> _Task material_:
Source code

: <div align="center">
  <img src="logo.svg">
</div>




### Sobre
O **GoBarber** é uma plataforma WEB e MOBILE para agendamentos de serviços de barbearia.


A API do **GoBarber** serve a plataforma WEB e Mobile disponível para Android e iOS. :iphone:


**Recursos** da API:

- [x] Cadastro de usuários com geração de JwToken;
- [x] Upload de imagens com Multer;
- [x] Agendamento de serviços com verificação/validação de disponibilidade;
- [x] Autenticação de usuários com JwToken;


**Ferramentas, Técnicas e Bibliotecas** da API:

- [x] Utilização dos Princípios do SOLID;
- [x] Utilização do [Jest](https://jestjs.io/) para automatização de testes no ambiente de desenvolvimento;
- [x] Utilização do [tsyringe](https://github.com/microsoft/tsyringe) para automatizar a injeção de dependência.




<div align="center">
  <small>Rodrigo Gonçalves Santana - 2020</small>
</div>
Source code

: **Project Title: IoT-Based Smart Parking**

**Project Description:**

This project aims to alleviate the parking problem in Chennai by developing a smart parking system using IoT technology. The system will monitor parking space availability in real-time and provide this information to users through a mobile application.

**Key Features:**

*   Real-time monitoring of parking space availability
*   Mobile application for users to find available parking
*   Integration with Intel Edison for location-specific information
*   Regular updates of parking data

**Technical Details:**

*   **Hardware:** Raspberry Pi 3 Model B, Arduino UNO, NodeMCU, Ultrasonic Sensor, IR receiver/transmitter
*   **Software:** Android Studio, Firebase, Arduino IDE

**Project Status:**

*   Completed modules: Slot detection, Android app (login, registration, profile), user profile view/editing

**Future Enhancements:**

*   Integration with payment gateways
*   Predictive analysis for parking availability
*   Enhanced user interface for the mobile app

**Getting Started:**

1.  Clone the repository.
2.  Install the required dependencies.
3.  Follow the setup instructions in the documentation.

> _Brief_:
Pick out each line in the records above that contains the string "https", and copy those lines in full.

> _Written response_:
- [x] Utilização do [Jest](https://jestjs.io/) para automatização de testes no ambiente de desenvolvimento;
- [x] Utilização do [tsyringe](https://github.com/microsoft/tsyringe) para automatizar a injeção de dependência.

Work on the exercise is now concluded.